A quarter of the state’s economy relies directly on trade with China. The chances are that in WA, if you don’t work for a company that is heavily exposed to China, someone in your family or circle of friends does. The wealth generated from the China relationship is apparent in the higher average incomes in WA, and the new hospitals, stadium and other public infrastructure in Perth.
That mutual benefit is less apparent in the eastern states, which in part explains the sudden backlash against Forrest this week. On top of that, there has long been a persistent undercurrent of suspicion towards China felt by many Australians, and the coronavirus has made it more acceptable to air those fears.

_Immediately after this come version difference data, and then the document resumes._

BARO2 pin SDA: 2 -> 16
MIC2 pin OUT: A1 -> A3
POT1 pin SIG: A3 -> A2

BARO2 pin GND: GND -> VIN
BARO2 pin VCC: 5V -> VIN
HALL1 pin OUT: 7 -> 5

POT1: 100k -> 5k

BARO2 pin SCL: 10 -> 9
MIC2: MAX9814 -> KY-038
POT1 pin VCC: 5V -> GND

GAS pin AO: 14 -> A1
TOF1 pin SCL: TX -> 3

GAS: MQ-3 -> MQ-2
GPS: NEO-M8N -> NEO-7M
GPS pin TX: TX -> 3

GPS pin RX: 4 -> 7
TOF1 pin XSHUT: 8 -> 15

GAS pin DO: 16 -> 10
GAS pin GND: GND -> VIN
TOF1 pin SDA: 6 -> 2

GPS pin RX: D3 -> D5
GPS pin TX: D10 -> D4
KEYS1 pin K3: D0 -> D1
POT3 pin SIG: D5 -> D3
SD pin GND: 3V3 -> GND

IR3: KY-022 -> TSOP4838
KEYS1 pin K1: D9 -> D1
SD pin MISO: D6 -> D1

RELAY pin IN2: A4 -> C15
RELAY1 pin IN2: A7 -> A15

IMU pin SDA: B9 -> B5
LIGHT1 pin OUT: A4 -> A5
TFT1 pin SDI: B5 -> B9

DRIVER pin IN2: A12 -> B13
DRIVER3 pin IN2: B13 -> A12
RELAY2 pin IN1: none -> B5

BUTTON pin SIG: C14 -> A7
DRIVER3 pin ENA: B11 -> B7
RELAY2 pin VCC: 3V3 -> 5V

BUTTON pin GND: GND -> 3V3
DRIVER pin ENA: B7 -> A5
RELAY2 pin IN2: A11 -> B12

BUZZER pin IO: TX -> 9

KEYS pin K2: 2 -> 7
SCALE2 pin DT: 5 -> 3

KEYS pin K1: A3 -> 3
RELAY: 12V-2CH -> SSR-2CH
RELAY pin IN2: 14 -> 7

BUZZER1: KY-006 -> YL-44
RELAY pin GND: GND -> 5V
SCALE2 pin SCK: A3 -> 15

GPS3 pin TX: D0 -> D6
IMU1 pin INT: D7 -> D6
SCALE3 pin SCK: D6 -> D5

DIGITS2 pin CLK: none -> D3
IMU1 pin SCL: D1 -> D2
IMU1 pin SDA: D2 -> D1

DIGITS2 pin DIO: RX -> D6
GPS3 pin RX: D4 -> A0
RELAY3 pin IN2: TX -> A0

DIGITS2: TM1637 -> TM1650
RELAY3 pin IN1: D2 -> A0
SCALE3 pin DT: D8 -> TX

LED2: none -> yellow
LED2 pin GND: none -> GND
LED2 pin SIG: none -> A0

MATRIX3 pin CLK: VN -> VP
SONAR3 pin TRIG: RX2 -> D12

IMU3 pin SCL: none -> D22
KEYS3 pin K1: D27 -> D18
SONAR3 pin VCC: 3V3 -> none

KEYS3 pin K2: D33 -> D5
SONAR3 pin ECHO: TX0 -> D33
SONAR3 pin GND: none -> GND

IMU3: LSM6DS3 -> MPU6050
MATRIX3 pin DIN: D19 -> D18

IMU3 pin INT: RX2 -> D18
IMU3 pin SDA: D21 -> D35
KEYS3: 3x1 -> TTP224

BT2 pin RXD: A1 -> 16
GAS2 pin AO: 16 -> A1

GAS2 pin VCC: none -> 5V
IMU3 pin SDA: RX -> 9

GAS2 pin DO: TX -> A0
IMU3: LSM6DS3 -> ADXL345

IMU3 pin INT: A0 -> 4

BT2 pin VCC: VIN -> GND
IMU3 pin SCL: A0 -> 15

There’s a time to push for closer ties to China and advocate the importance of respect. But, as Forrest and Stokes discovered this week, when millions of Australians have just spent weeks locked in their homes, when hundreds of thousands have suddenly lost their jobs, when the economy has sunk and the government has tumbled deep into debt, now may not be the best time to try to talk Australians out of seeking answers from China.
Forrest is a masterful promoter. Those skills helped him build an incredible business from the leases that the incumbent heavyweights had deemed third-rate, and have helped him build a phenomenal global network.
He is a man of unshakeable self-belief, even amid criticism, controversy and failure. He has faced far bigger crises than this: the debacle of his first trouble-plagued mining venture, Anaconda Nickel; his legal pursuit by ASIC, ironically after Chinese firms abandoned commitments to help build Fortescue’s infrastructure; and Fortescue’s debt crisis when iron ore prices crashed in 2012-13. Every time, Forrest has found a way through, come back bigger and stronger than before, and those deep and longstanding ties in WA will prove robust.
But the cache he spent years building in Canberra will be harder to win back.